Per-instance keypoint data —
========================================
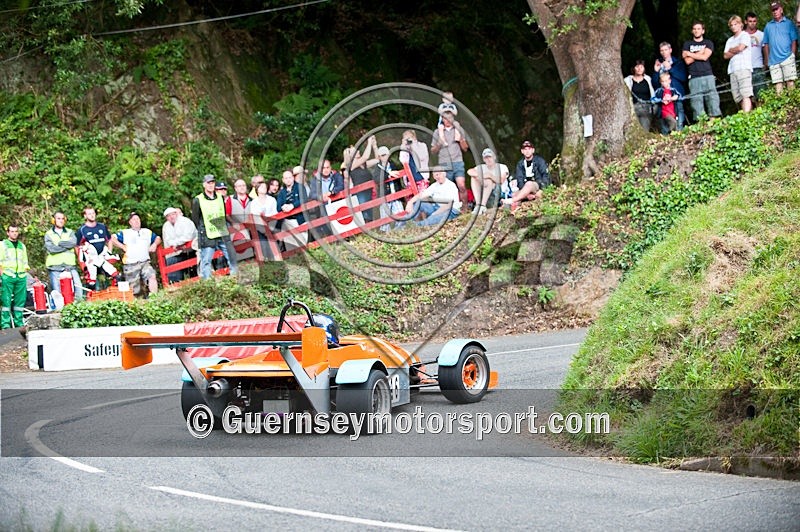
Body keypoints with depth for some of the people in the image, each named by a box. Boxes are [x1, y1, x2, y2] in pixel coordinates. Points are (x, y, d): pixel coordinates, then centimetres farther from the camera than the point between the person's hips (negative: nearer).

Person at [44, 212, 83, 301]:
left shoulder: (70, 232, 16)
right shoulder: (48, 235, 11)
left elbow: (73, 242, -5)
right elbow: (51, 249, -7)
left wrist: (59, 243, -5)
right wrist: (67, 247, -3)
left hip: (70, 266, 2)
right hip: (55, 268, -1)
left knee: (78, 288, -12)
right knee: (57, 292, -6)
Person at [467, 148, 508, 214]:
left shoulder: (502, 167, 4)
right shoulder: (481, 168, 12)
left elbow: (501, 181, -14)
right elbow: (470, 171, -8)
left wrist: (491, 176, -28)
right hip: (483, 193, 3)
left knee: (488, 180, -28)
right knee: (474, 177, -15)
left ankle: (483, 206, -36)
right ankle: (478, 204, -28)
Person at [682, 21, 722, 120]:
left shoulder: (708, 43, 15)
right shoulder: (687, 44, 17)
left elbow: (705, 57, -3)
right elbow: (687, 61, 3)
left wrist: (689, 54, 2)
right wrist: (699, 53, 1)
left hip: (708, 76, 0)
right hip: (694, 78, 0)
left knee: (713, 100, -10)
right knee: (697, 103, -9)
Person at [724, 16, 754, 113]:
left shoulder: (744, 35, 8)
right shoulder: (729, 40, 25)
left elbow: (740, 47, -8)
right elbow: (725, 55, 14)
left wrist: (731, 50, 10)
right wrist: (736, 51, 0)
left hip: (744, 68, -7)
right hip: (733, 70, 7)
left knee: (745, 95, -17)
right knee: (738, 97, -2)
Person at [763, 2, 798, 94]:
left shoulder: (789, 23, 8)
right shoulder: (768, 26, 16)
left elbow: (794, 41, 4)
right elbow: (766, 44, 16)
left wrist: (792, 55, -6)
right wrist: (767, 59, 9)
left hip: (787, 58, -2)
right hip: (773, 60, 3)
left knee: (790, 82, -7)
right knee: (778, 84, -2)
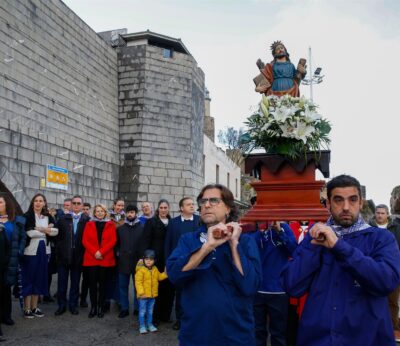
========================================
Task requirements — Which lines in the entries above contain "shoulder"? Pull each of them out.

Exercise result —
left shoulder: (70, 232, 16)
right shoulder: (48, 235, 11)
left shoulder: (502, 167, 4)
right shoulder: (481, 168, 12)
left shoulder: (708, 43, 15)
right shoulder: (687, 44, 17)
left shoulder: (744, 35, 8)
right shoulder: (729, 40, 25)
left shoulder: (789, 23, 8)
right shoulder: (768, 26, 16)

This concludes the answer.